**** GIVEN RECORDS

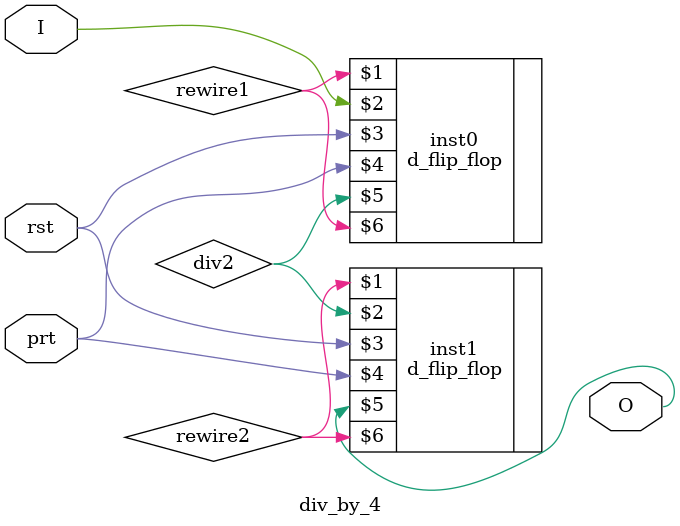
<source format=v>
module div_by_4(I,O,rst,prt);	//divide by 4 circuit

		input wire I,rst,prt; //inputs are I-input clock,rst-reset for flip-flop, and prt-preset for flip-flop
		output wire O;	//output O - input clock signal divided by 4
		wire rewire1, rewire2, div2;	//wires to wire one divide by two circuit to the other, and to wire the QNOT output to D input
		
		d_flip_flop inst0 (rewire1, I, rst, prt, div2, rewire1);	//instance of d flip-flop to divide clock input by two and be wired to second instance
		d_flip_flop inst1 (rewire2, div2, rst, prt, O, rewire2); //first divide by two circuit is wired into a second flip-flop to make divide by 4
			
endmodule	//end of divide by 4 module

</source>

********

# TASK TO CARRY OUT
Count the lines in the entries above where the string "flop" shows up, and give that number only.

# EXERCISE RESPONSE
3